The analysis was done in a series of jupyter notebooks using legacy python (python 2.7). The relevant notebooks are:

  • CompileObsStats.ipynb: Compile observation data to make Tables 1, 2, and 4. Also makes a sky map of all the targets. This notebook will not run all the way through, because it contains some hard-coded paths to directories and files on my computer.
  • CompileCompanionData.ipynb: Compiles the measured temperature data for the companions into a csv file.
  • EstimateMasses.ipynb: Estimates the primary star mass and system age, as well as the companion mass. Saves everything into data/MassSamples.h5
  • ImagingAnalysis.ipynb: Finds all stars in my reduced NIRI data, and estimates the separation, position angle, and flux ratio between stars.
  • MakeCCF_Plots.ipynb: Makes cross-correlation function plots similar to Figure 1, but for every star.

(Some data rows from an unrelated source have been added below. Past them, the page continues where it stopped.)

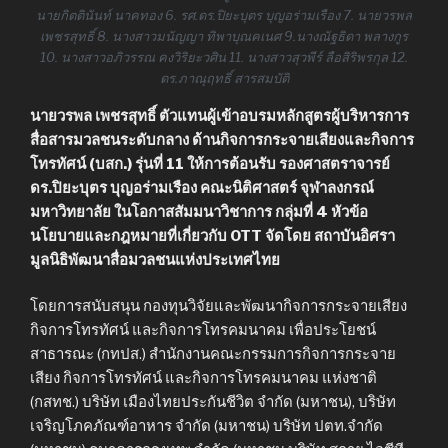
นายกิตตินันท์ นาคทอง 6. รศ.ดร.ปิยะบุตร บุญอร่ามเรือง 7. นายวรพล
เพชรสุทธิ์ 8. นางสาวมนัญญา ทิพาบุณคเนศ 9.นางณัฐธิดา พลางกูร
10. นางสาวอภิวรรณ คงวิริยะวศิน 11. นางสาวสุวพีร์ ลือสิริพรกุล 12.
ดร.ภาณุฤทธิ์ สารสมบัติ
นายวรพล เพชรสุทธิ์ ตัวแทนผู้เข้าอบรมหลักสูตรผู้บริหารการ
สื่อสารมวลชนระดับกลาง ด้านกิจการกระจายเสียงและกิจการ
โทรทัศน์ (บสก.) รุ่นที่ 11 ให้การต้อนรับ รองศาสตราจารย์
ดร.ปิยะบุตร บุญอร่ามเรือง คณะนิติศาสตร์ จุฬาลงกรณ์
มหาวิทยาลัย ในโอกาสสัมมนาวิชาการ กลุ่มที่ 4 หัวข้อ
นโยบายและกฎหมายที่เกี่ยวกับ OTT จัดโดย สถาบันอิศรา
มูลนิธิพัฒนาสื่อมวลชนแห่งประเทศไทย
โดยการสนับสนุน กองทุนวิจัยและพัฒนากิจการกระจายเสียง
กิจการโทรทัศน์ และกิจการโทรคมนาคม เพื่อประโยชน์
สาธารณะ (กทปส.) สำนักงานคณะกรรมการกิจการกระจาย
เสียง กิจการโทรทัศน์ และกิจการโทรคมนาคม แห่งชาติ
(กสทช.) บริษัท เมืองไทยประกันชีวิต จำกัด (มหาชน), บริษัท
เจริญโภคภัณฑ์อาหาร จำกัด (มหาชน) บริษัท ปตท.จำกัด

  • MakeImagingPlots.ipynb: Makes Figure 2
  • Malmquist_Bias.ipynb: Does the simulation described in Section n 6.2 to estimate the malmquist bias P(obs|q). This notebook is where the polynomial coefficients present in other notebooks are derived.
  • RealData.ipynb: does all of the following
    • Compile the mass ratio samples for each star I detect
    • Estimate the completeness as a function of mass ratio
    • Fit the data to:
      • histogram
      • gaussian
      • power law
      • beta distribution
    • Compare my results to the VAST survey close companions. Find that they are unlikely to be drawn from the same distribution.